What is expected
Would you return every line of the listing below that has "eigenes" in it?
The data below:
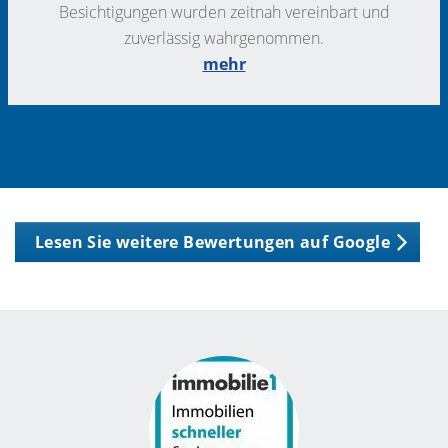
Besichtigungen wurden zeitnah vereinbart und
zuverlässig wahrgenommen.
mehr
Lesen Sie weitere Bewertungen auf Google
End of The data.
The data below:
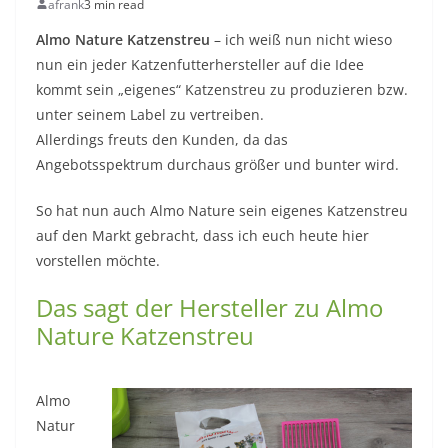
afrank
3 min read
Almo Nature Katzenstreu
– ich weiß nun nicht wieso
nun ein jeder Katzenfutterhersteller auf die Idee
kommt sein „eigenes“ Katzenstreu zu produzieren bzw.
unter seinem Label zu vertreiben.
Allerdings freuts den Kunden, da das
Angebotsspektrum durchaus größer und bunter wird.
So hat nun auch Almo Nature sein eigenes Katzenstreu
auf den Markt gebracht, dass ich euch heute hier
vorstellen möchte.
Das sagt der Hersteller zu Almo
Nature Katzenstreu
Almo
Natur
End of The data.
Written solution
kommt sein „eigenes“ Katzenstreu zu produzieren bzw.
So hat nun auch Almo Nature sein eigenes Katzenstreu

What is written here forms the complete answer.